In the first study, we present Translatomer, a multimodal transformer framework that predicts cell-type-specific Ribosome profiling from RNA-seq and gene sequence. We train Translatomer on 33 tissues and cell lines, and show that the inclusion of sequence substantially improves the prediction of ribosome profiling signal, indicating that Translatomer captures sequence-dependent translational regulatory information. Translatomer achieves accuracies of 0.72 to 0.80 for de novo prediction of cell-type-specific ribosome profiling. We develop an in silico mutagenesis tool to estimate mutational effects on translation and demonstrate that variants associated with translation regulation are evolutionarily constrained, both within the human population and across species. Notably, we identify cell-type-specific translational regulatory mechanisms independent of eQTLs for 3,041 non-coding and synonymous variants associated with complex diseases, including Alzheimer’s disease, schizophrenia, and congenital heart disease (Nature Machine Intelligence, 2024).

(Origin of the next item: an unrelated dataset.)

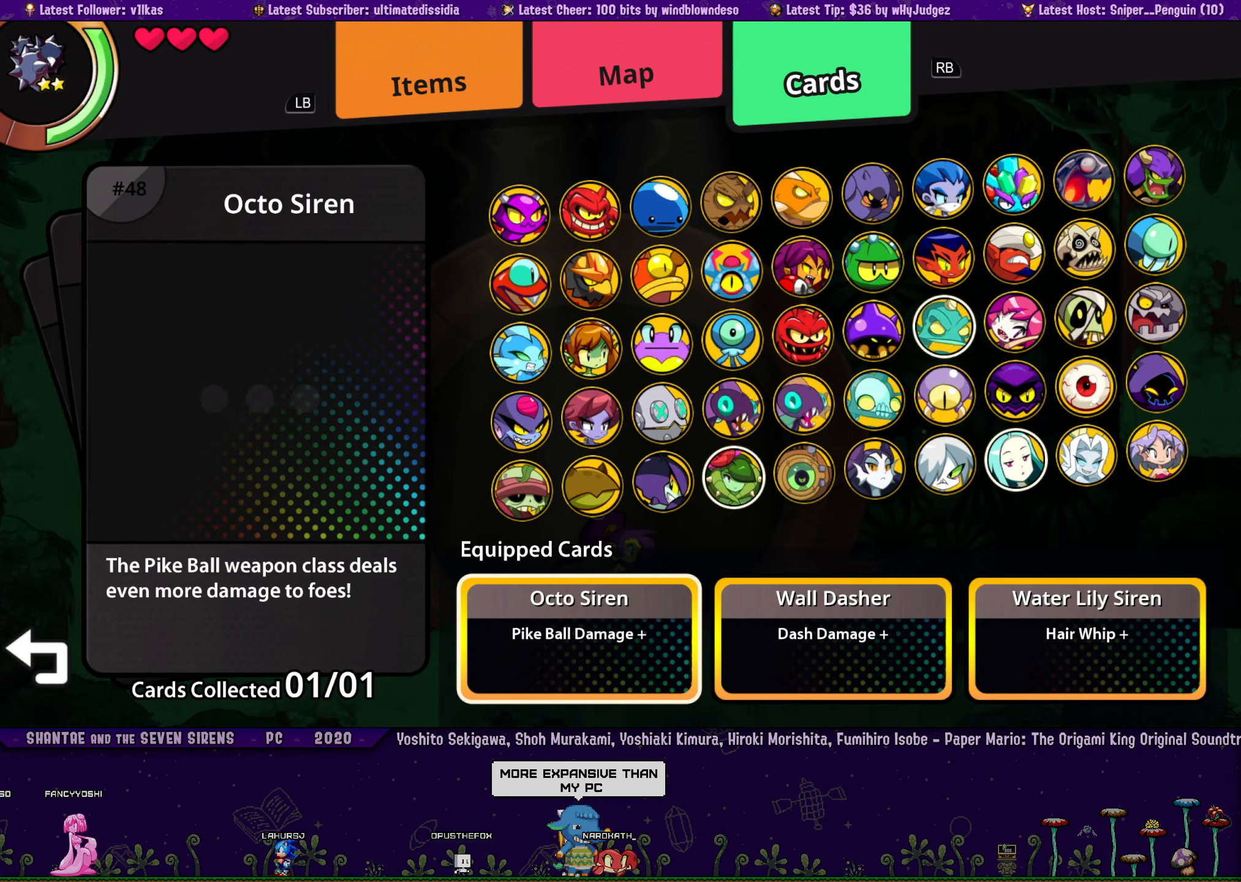
{"buttons": ["CROSS"], "left_stick": "center", "button_events": [[17, "DPAD_UP", "up"], [234, "CROSS", "down"], [317, "CROSS", "up"], [350, "DPAD_RIGHT", "down"], [450, "DPAD_RIGHT", "up"], [467, "CROSS", "down"]]}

In the second study, we utilize quantitative trait loci (QTLs) as genetic instruments to delineate locus-specific directional maps of the crosstalk between m6A RNA methylation and two key epigenomic traits, including DNA methylation (DNAme) and H3K27ac. Using a combination of bidirectional Mendelian randomization (MR) and genetic colocalization approaches, we identify 47 loci indicative of the regulatory effects of m6A on H3K27ac (m6A-to-H3K27ac) in brain, as well as 4,733 m6A-to-DNAme loci in lung and muscle. In the reverse direction, we characterize 106 H3K27ac-to-m6A loci in brain and 61,775 DNAme-to- m6A in lung and muscle that represent the regulatory direction from epigenome to m6A. Notably, the loci in the ''DNAme-to- m6A'' direction show strong enrichment in enhancers. We prioritize 1,767 genetic variants that may modulate the crosstalk between m6A and DNA methylation for asthma and expiratory flow traits in lung, as well as 249 for coronary artery disease, blood pressure, and pulse rate in muscle. This integrative analysis establishes comprehensive regulatory paths for disease variants, such as the rs3768410-DNAme- m6A-asthma and the rs56104944-m6A-DNAme-hypertension axes (Cell Genomics, 2024).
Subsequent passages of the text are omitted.